[Extracted page text data]
___

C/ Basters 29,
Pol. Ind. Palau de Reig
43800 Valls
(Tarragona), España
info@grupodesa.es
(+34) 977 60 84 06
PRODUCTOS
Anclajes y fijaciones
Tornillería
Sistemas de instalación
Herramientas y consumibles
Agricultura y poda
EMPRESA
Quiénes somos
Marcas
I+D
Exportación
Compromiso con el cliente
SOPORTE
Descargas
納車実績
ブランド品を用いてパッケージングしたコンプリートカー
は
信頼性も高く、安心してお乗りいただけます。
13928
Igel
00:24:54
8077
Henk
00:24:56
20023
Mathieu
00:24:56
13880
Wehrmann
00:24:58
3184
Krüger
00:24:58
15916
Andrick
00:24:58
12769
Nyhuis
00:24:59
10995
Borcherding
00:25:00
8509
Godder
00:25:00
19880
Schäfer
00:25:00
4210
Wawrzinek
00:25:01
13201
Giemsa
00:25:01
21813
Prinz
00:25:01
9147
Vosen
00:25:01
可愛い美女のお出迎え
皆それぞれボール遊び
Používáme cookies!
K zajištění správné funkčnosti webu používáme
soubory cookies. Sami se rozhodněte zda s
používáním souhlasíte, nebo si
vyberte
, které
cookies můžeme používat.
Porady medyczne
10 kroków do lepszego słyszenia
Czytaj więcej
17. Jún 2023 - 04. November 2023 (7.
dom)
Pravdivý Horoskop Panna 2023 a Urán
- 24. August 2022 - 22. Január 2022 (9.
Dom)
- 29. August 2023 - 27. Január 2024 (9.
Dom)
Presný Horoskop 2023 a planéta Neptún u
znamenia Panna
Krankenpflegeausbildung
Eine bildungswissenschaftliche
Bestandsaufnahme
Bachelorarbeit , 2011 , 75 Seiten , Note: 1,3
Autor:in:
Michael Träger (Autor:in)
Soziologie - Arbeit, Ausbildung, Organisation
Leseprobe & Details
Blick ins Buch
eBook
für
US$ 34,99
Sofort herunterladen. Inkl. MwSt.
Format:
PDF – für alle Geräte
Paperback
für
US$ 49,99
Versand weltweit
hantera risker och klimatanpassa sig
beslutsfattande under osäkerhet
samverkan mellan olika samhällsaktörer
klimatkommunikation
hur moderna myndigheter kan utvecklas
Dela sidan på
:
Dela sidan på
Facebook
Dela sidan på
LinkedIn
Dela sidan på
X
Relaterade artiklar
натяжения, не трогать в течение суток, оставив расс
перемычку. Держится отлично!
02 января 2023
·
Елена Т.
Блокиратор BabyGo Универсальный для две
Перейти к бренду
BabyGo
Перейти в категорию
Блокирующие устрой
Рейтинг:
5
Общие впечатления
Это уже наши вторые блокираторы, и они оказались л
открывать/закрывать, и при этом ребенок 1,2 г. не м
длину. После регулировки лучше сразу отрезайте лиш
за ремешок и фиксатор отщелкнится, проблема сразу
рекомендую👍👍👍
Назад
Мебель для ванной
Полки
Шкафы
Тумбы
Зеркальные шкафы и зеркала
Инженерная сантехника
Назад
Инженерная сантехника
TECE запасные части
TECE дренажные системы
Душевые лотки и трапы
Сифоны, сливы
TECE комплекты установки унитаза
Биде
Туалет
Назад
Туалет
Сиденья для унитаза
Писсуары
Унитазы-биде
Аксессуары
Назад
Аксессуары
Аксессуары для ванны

___

What is being asked — Repeat word for word every line from the start of the entries to the line holding "натяжения, не трогать", inclusive, and nothing else.

Output below —
C/ Basters 29,
Pol. Ind. Palau de Reig
43800 Valls
(Tarragona), España
info@grupodesa.es
(+34) 977 60 84 06
PRODUCTOS
Anclajes y fijaciones
Tornillería
Sistemas de instalación
Herramientas y consumibles
Agricultura y poda
EMPRESA
Quiénes somos
Marcas
I+D
Exportación
Compromiso con el cliente
SOPORTE
Descargas
納車実績
ブランド品を用いてパッケージングしたコンプリートカー
は
信頼性も高く、安心してお乗りいただけます。
13928
Igel
00:24:54
8077
Henk
00:24:56
20023
Mathieu
00:24:56
13880
Wehrmann
00:24:58
3184
Krüger
00:24:58
15916
Andrick
00:24:58
12769
Nyhuis
00:24:59
10995
Borcherding
00:25:00
8509
Godder
00:25:00
19880
Schäfer
00:25:00
4210
Wawrzinek
00:25:01
13201
Giemsa
00:25:01
21813
Prinz
00:25:01
9147
Vosen
00:25:01
可愛い美女のお出迎え
皆それぞれボール遊び
Používáme cookies!
K zajištění správné funkčnosti webu používáme
soubory cookies. Sami se rozhodněte zda s
používáním souhlasíte, nebo si
vyberte
, které
cookies můžeme používat.
Porady medyczne
10 kroków do lepszego słyszenia
Czytaj więcej
17. Jún 2023 - 04. November 2023 (7.
dom)
Pravdivý Horoskop Panna 2023 a Urán
- 24. August 2022 - 22. Január 2022 (9.
Dom)
- 29. August 2023 - 27. Január 2024 (9.
Dom)
Presný Horoskop 2023 a planéta Neptún u
znamenia Panna
Krankenpflegeausbildung
Eine bildungswissenschaftliche
Bestandsaufnahme
Bachelorarbeit , 2011 , 75 Seiten , Note: 1,3
Autor:in:
Michael Träger (Autor:in)
Soziologie - Arbeit, Ausbildung, Organisation
Leseprobe & Details
Blick ins Buch
eBook
für
US$ 34,99
Sofort herunterladen. Inkl. MwSt.
Format:
PDF – für alle Geräte
Paperback
für
US$ 49,99
Versand weltweit
hantera risker och klimatanpassa sig
beslutsfattande under osäkerhet
samverkan mellan olika samhällsaktörer
klimatkommunikation
hur moderna myndigheter kan utvecklas
Dela sidan på
:
Dela sidan på
Facebook
Dela sidan på
LinkedIn
Dela sidan på
X
Relaterade artiklar
натяжения, не трогать в течение суток, оставив расс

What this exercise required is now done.